2020 William James Fellow
Neil Burgess
University College London
Over the last quarter century, Neil Burgess has made important and strikingly original contributions to our scientific understanding of spatial and episodic memory. His contributions have been key to successfully bridging the gap between brain science and observed behavior. Using single-cell recordings in rodents, as well as neuroimaging experiments with both healthy human participants and human neuropsychological patients, he has discovered mechanisms of spatial cognition that connect animal and human neuroscience.

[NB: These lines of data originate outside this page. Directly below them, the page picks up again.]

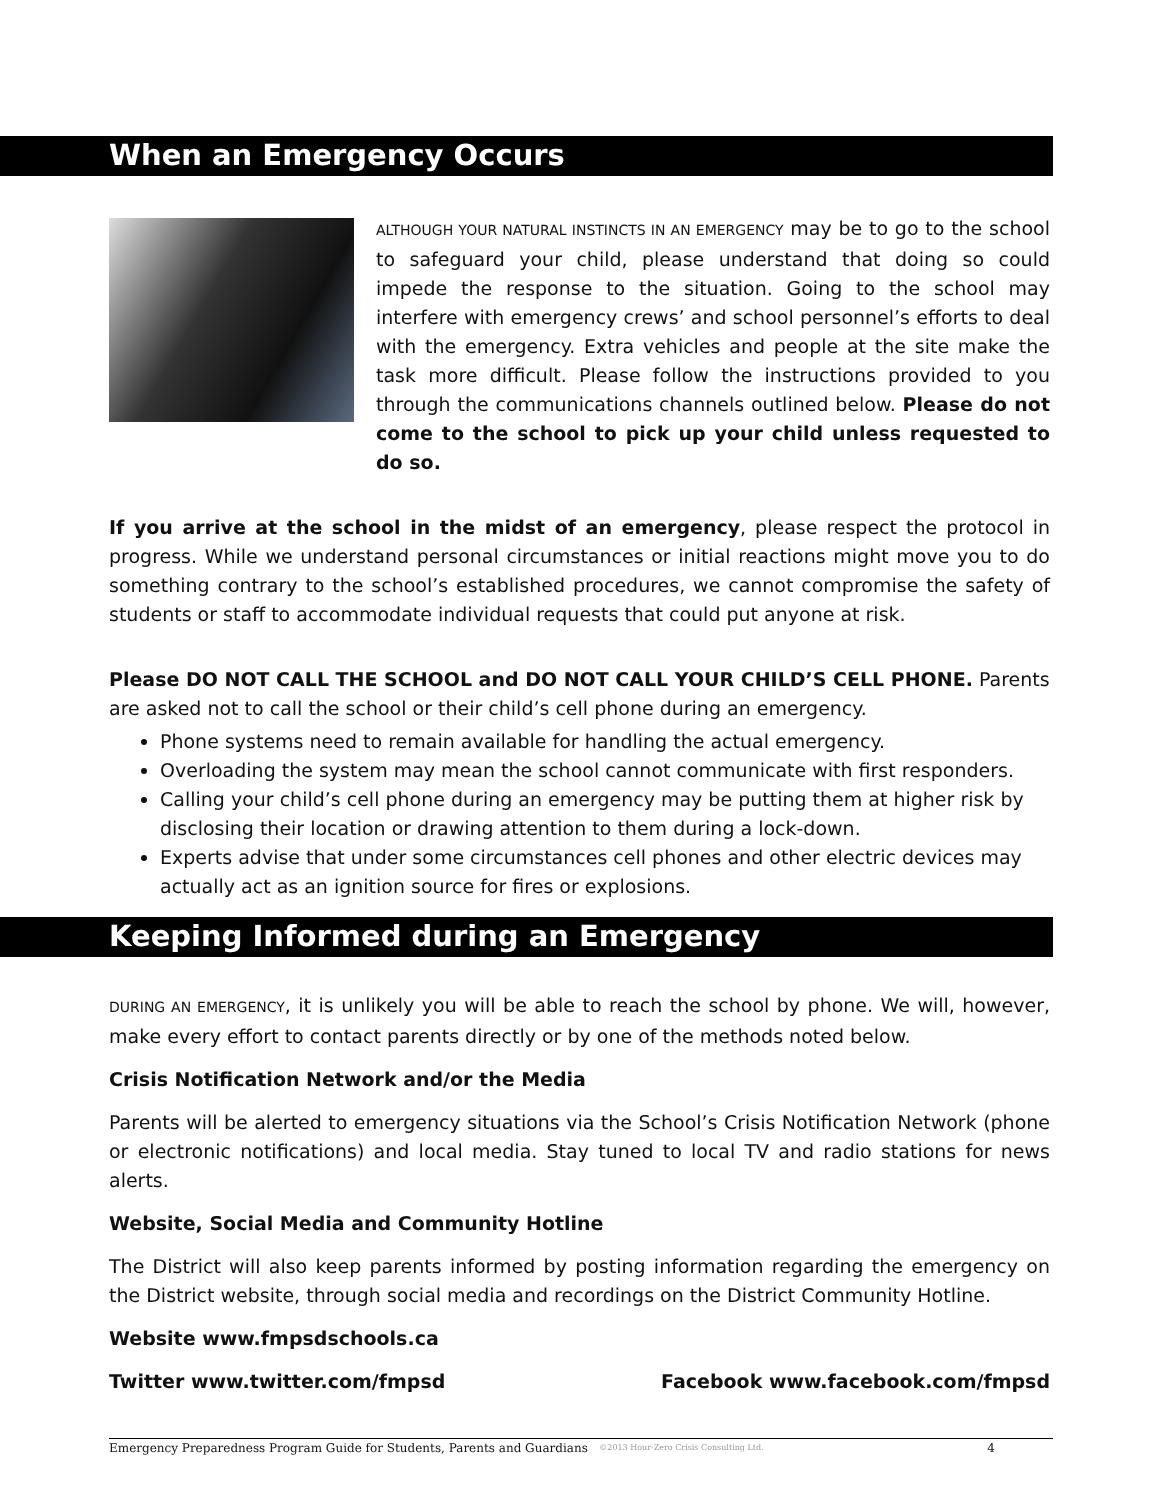When an Emergency Occurs
ALTHOUGH YOUR NATURAL INSTINCTS IN AN EMERGENCY may be to go to the school to safeguard your child, please understand that doing so could impede the response to the situation. Going to the school may interfere with emergency crews’ and school personnel’s efforts to deal with the emergency. Extra vehicles and people at the site make the task more difficult. Please follow the instructions provided to you through the communications channels outlined below. Please do not come to the school to pick up your child unless requested to do so.
If you arrive at the school in the midst of an emergency, please respect the protocol in progress. While we understand personal circumstances or initial reactions might move you to do something contrary to the school’s established procedures, we cannot compromise the safety of students or staff to accommodate individual requests that could put anyone at risk.
Please DO NOT CALL THE SCHOOL and DO NOT CALL YOUR CHILD’S CELL PHONE. Parents are asked not to call the school or their child’s cell phone during an emergency.
Phone systems need to remain available for handling the actual emergency.
Overloading the system may mean the school cannot communicate with first responders.
Calling your child’s cell phone during an emergency may be putting them at higher risk by disclosing their location or drawing attention to them during a lock-down.
Experts advise that under some circumstances cell phones and other electric devices may actually act as an ignition source for fires or explosions.
Keeping Informed during an Emergency
DURING AN EMERGENCY, it is unlikely you will be able to reach the school by phone. We will, however, make every effort to contact parents directly or by one of the methods noted below.
Crisis Notification Network and/or the Media
Parents will be alerted to emergency situations via the School’s Crisis Notification Network (phone or electronic notifications) and local media. Stay tuned to local TV and radio stations for news alerts.
Website, Social Media and Community Hotline
The District will also keep parents informed by posting information regarding the emergency on the District website, through social media and recordings on the District Community Hotline.
Website www.fmpsdschools.ca
Twitter www.twitter.com/fmpsd Facebook www.facebook.com/fmpsd
Emergency Preparedness Program Guide for Students, Parents and Guardians ©2013 Hour-Zero Crisis Consulting Ltd. 4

A central focus of his work is the nature and function of spatial representations in the hippocampal formation. Burgess pioneered the use of virtual reality with functional neuroimaging, enabling the use of novel experimental manipulations and analyses to explore spatial memory, navigation, episodic memory, and imagery. These innovations enabled Burgess and colleagues to identify many of the neural representations and computations supporting spatial cognition in humans, often complementing and extending related findings in rodents. Burgess complemented his diverse and innovative empirical work by employing his background in math and physics to develop computational models that provide a quantitative understanding of spatial representations in the brain, these representations’ role in memory function and dysfunction, and their manifestation in brain activity. These influential models combine insights from the full range of experimental approaches, generating novel predictions that have helped drive an increasingly complete understanding of spatial cognition.
Burgess is a Fellow of the British Royal Society and a Wellcome Trust Principal Research Fellow.